● **YOUR TASK**:
Gather every line of the records below that contains the string "range". Treat uppercase and lowercase as different, so only lines with that exact casing count.

● **EXCERPTED RECORDS**:
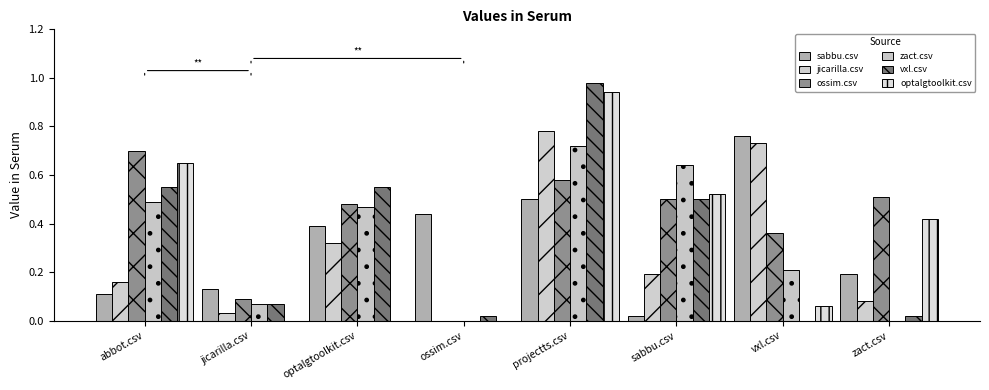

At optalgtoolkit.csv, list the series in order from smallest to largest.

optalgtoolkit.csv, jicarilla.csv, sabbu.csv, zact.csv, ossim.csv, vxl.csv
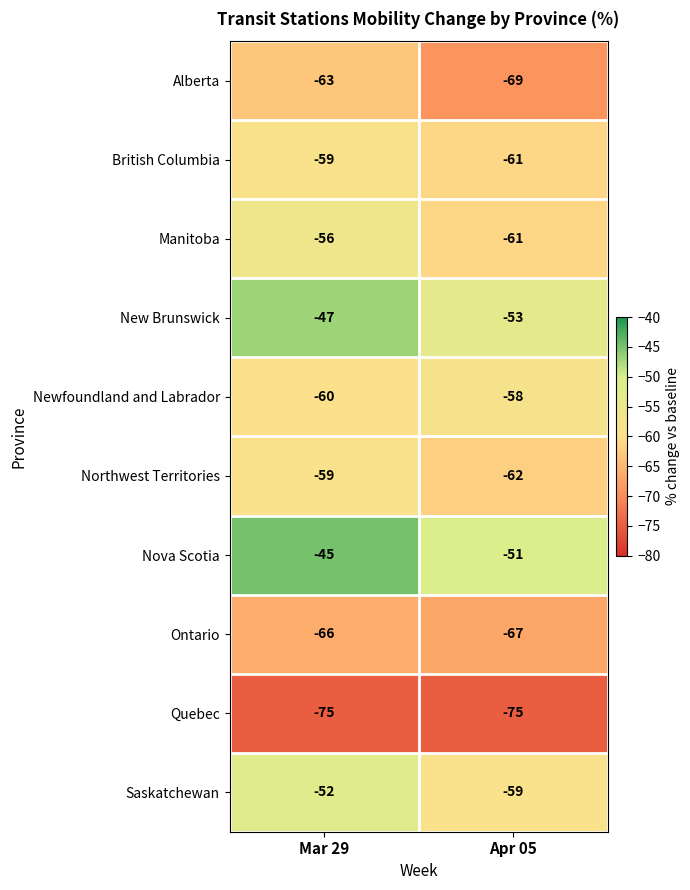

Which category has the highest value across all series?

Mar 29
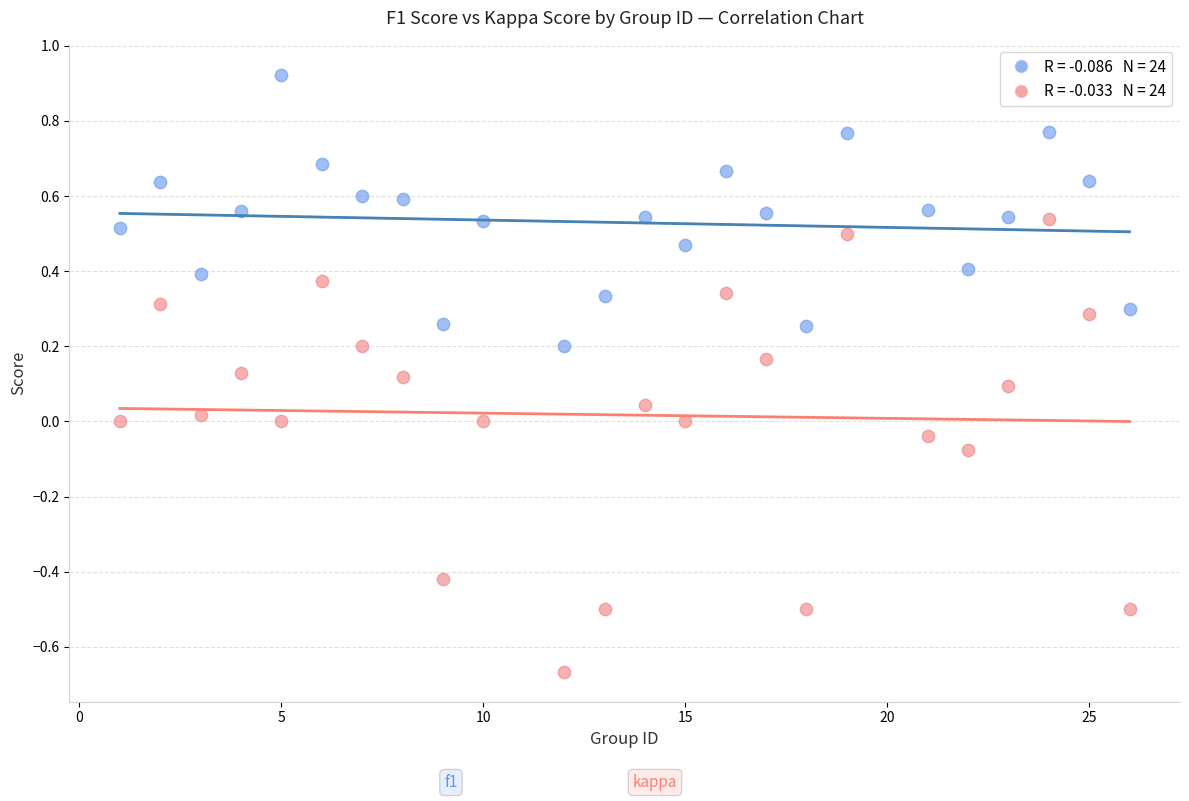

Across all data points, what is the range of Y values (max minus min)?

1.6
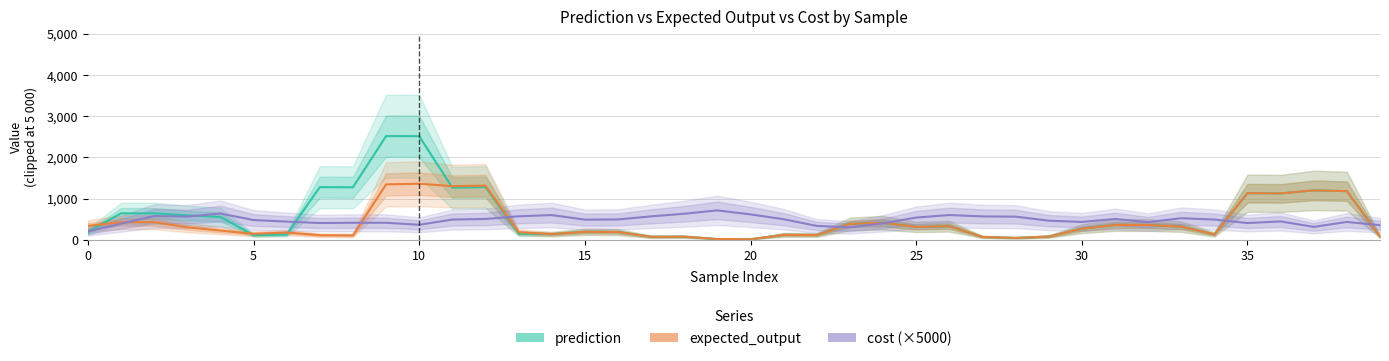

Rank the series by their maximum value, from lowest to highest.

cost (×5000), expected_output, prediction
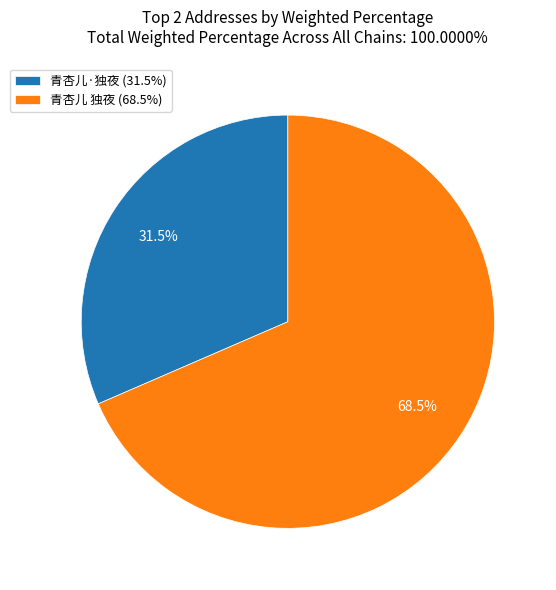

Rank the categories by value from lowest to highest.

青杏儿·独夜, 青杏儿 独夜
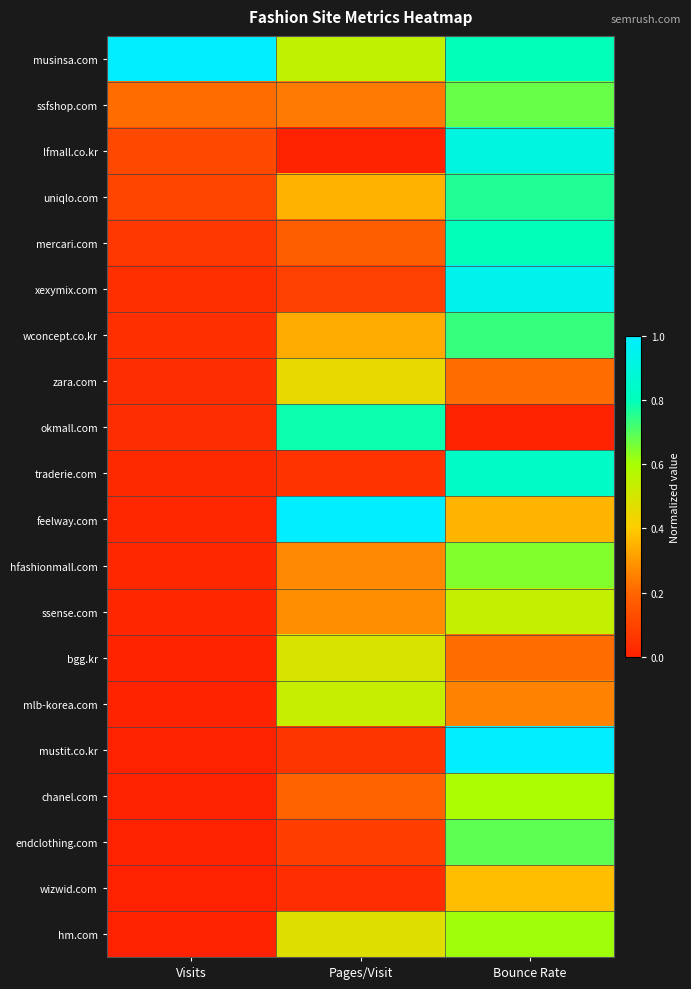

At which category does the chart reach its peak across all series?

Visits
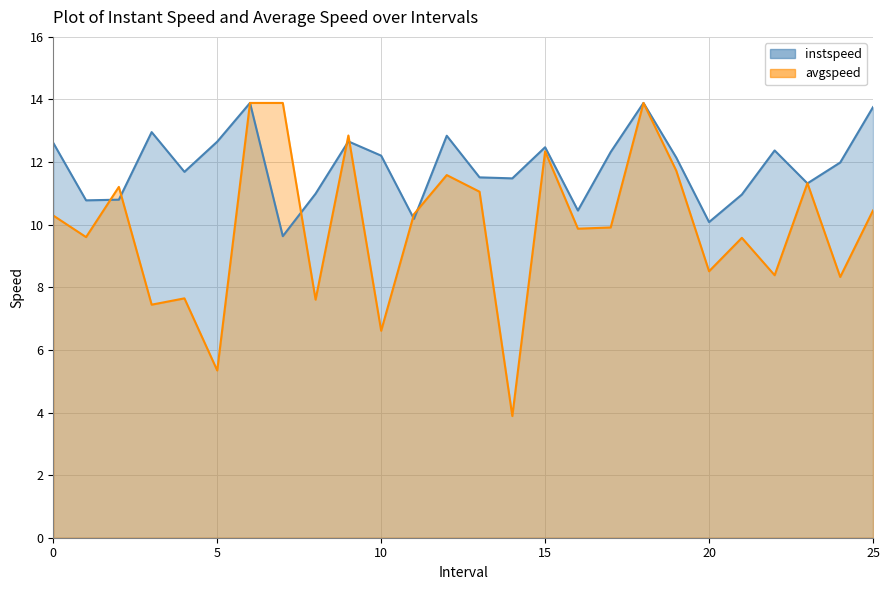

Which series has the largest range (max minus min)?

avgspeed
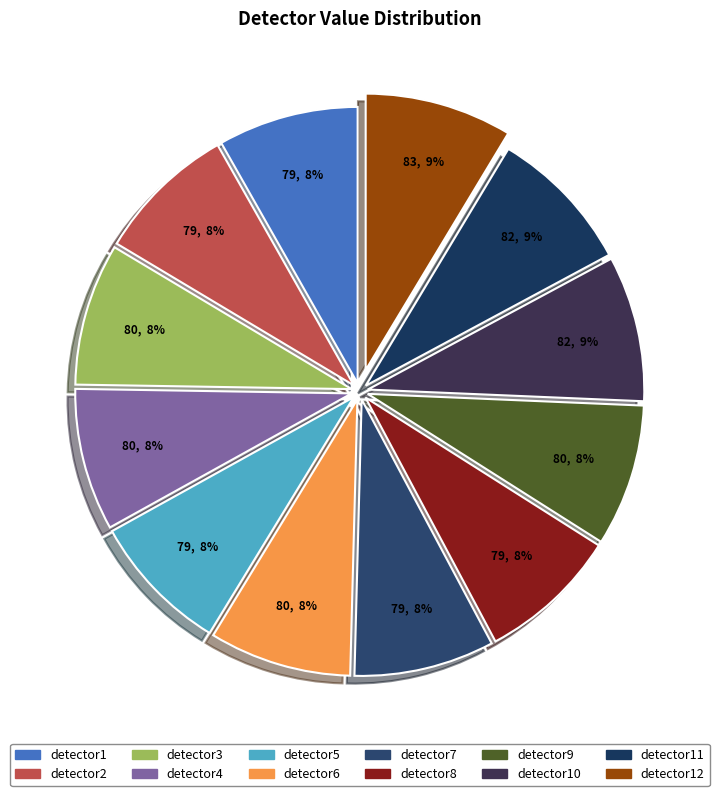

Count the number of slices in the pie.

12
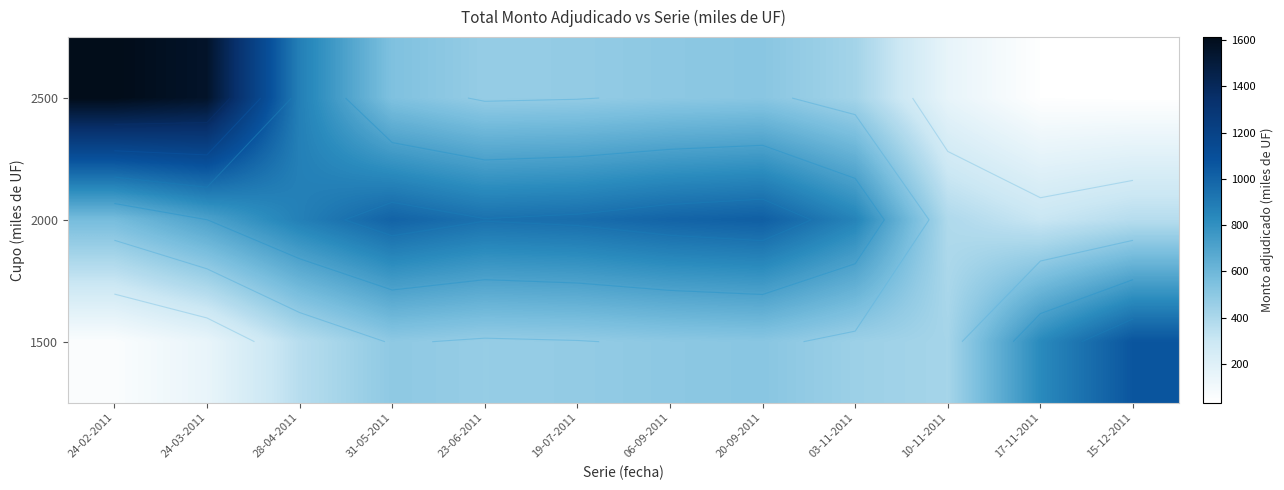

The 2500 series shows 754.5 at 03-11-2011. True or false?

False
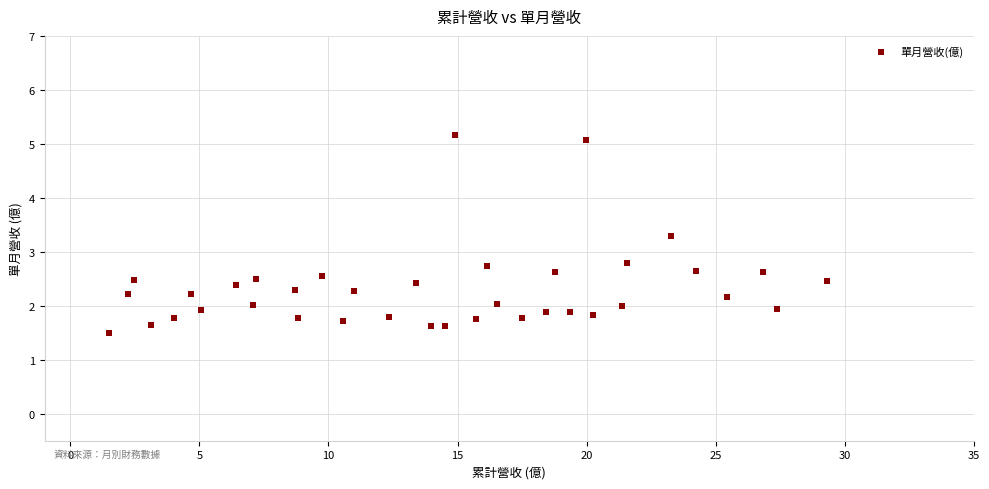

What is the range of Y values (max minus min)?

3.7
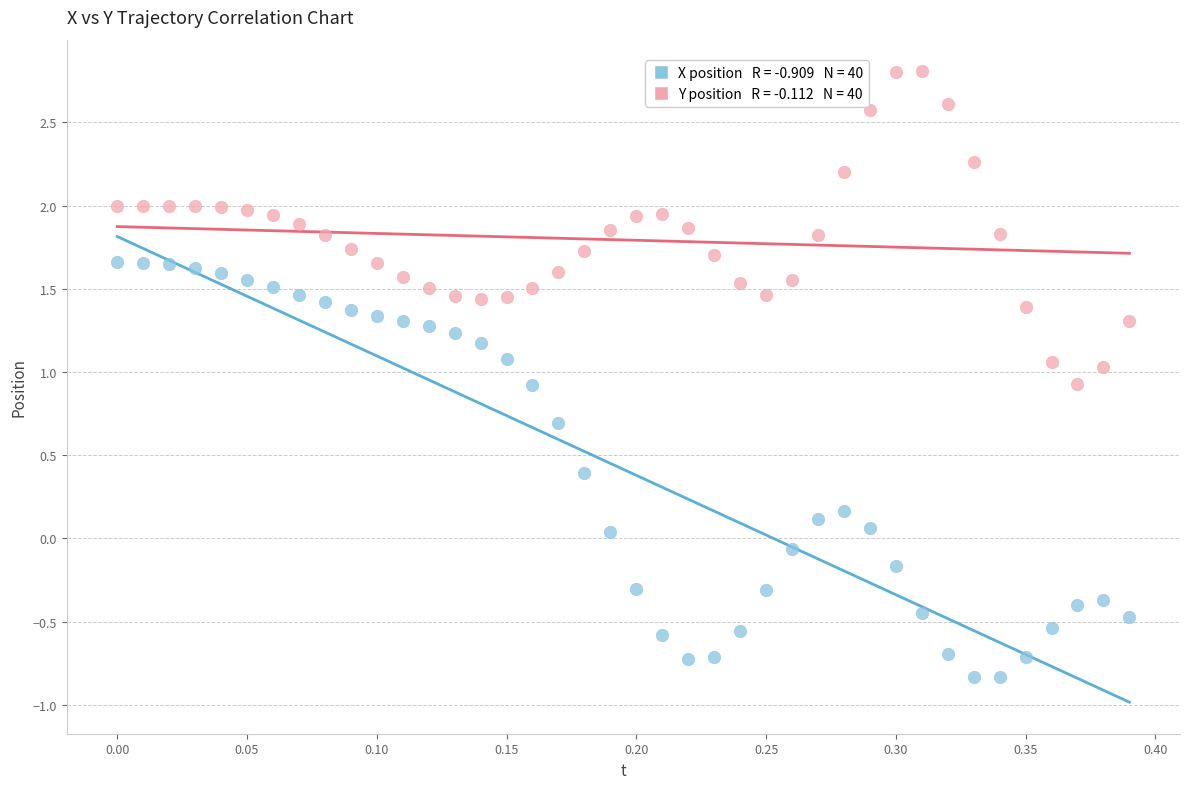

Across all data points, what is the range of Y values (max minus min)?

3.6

● **TASK RESPONSE**:
Across all data points, what is the range of Y values (max minus min)?
Which series has the largest range (max minus min)?
What is the range of Y values (max minus min)?
Across all data points, what is the range of Y values (max minus min)?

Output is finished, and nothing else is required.